Saved data entries:

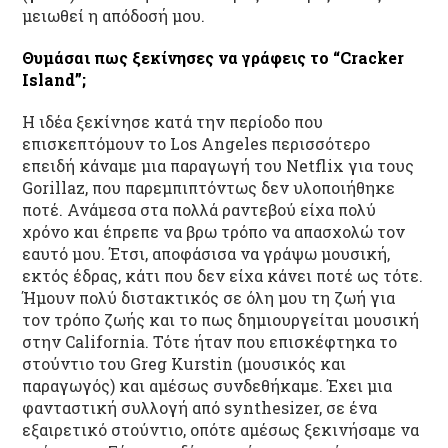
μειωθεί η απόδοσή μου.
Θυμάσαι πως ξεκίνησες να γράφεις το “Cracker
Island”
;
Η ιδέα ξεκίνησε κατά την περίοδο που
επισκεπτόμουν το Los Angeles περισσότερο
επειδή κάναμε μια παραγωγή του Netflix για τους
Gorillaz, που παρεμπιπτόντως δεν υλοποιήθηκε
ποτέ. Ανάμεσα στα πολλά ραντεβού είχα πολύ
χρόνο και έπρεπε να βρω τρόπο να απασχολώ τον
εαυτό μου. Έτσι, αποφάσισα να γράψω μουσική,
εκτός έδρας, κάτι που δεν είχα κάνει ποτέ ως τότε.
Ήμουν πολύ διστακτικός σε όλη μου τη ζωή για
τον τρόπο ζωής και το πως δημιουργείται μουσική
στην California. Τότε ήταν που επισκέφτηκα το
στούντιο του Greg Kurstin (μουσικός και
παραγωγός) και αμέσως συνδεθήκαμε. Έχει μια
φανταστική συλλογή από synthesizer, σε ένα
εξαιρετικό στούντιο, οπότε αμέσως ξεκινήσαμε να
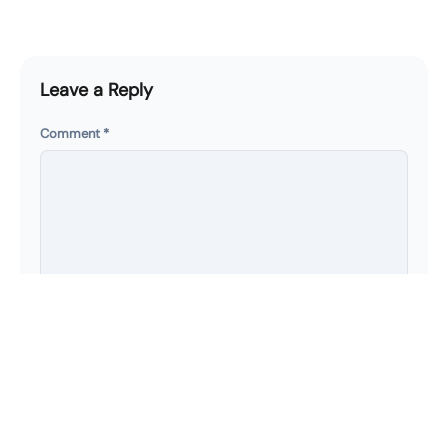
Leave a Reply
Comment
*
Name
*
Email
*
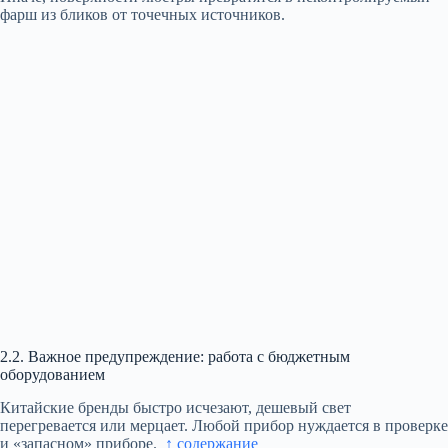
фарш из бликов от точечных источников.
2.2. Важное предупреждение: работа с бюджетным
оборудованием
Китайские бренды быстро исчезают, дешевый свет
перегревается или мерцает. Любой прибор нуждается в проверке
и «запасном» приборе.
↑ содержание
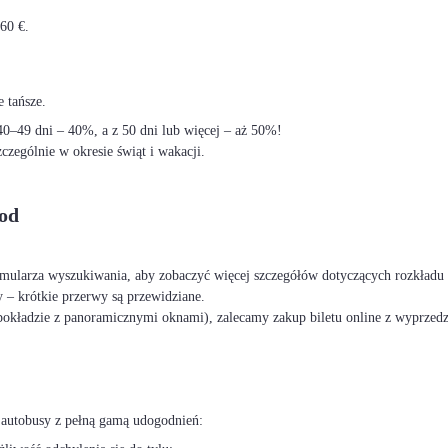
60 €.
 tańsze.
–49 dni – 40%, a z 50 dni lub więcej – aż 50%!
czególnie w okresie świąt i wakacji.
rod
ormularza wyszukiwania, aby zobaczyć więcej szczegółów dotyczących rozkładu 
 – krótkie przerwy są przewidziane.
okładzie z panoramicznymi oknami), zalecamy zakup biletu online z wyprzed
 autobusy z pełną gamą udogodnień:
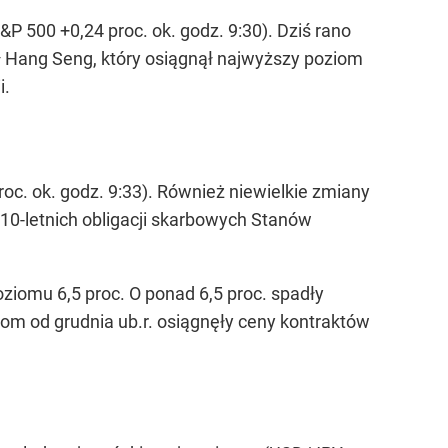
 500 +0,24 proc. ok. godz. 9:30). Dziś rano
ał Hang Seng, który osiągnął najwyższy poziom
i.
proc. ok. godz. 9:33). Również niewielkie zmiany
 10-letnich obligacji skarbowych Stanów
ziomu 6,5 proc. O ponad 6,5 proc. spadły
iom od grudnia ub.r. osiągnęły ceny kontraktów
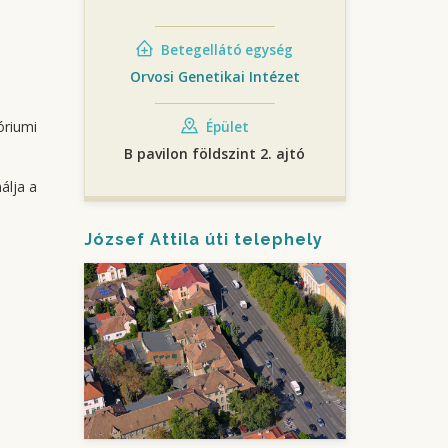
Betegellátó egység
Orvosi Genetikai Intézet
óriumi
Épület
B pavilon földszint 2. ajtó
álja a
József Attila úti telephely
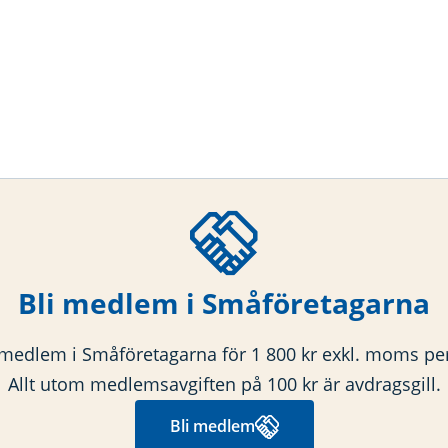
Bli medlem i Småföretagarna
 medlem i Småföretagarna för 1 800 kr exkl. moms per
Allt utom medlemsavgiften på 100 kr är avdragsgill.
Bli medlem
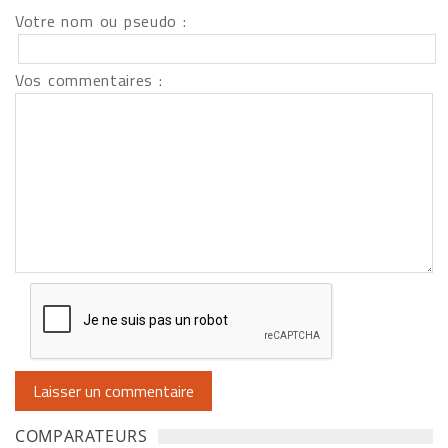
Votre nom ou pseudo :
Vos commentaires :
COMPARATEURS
---
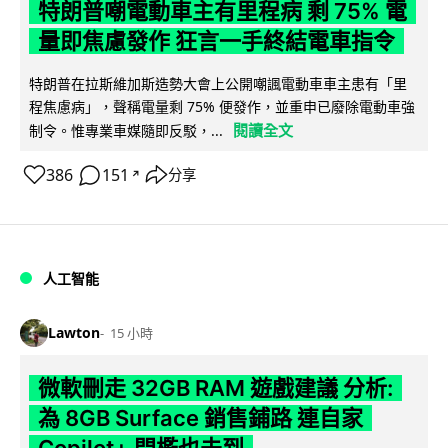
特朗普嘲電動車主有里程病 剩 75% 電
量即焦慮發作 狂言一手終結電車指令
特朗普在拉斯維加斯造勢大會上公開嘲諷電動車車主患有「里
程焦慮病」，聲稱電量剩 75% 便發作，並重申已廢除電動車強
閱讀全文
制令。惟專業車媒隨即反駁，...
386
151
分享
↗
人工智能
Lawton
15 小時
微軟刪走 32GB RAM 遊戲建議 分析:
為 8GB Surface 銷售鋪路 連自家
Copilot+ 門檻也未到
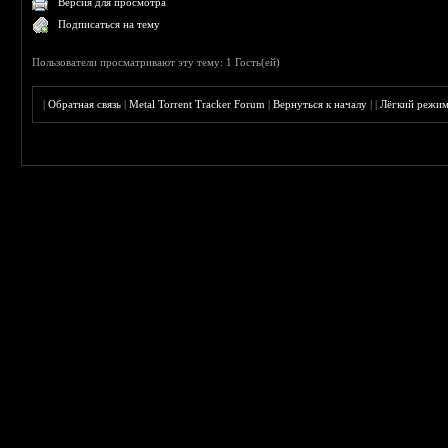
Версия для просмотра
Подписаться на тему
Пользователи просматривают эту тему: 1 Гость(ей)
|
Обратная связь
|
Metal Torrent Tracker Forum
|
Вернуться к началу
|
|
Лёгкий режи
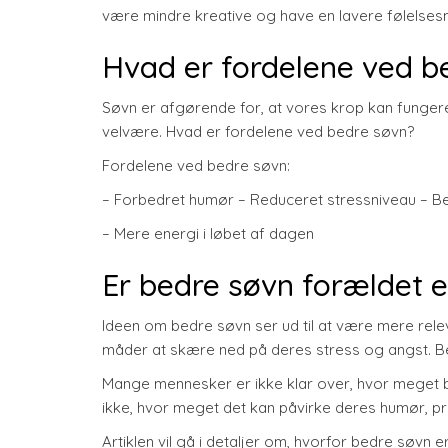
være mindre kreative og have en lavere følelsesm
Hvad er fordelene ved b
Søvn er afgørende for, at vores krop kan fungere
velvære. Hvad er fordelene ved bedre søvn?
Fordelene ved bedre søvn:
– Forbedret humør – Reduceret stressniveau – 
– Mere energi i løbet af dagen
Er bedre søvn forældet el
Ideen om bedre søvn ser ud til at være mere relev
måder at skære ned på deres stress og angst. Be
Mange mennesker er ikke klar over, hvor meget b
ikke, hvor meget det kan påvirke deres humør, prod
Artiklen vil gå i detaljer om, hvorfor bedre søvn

WRITTEN TASK:
Copy the entries above exactly, but only the stretch from the line containing "φανταστική συλλογή από synthesizer, σε ένα" through the line containing "więcej – aż 50%!". Keep both end lines; drop the pictures.

SOLUTION TO THIS PROBLEM:
φανταστική συλλογή από synthesizer, σε ένα
εξαιρετικό στούντιο, οπότε αμέσως ξεκινήσαμε να
Leave a Reply
Comment
*
Name
*
Email
*
фарш из бликов от точечных источников.
2.2. Важное предупреждение: работа с бюджетным
оборудованием
Китайские бренды быстро исчезают, дешевый свет
перегревается или мерцает. Любой прибор нуждается в проверке
и «запасном» приборе.
↑ содержание
60 €.
 tańsze.
–49 dni – 40%, a z 50 dni lub więcej – aż 50%!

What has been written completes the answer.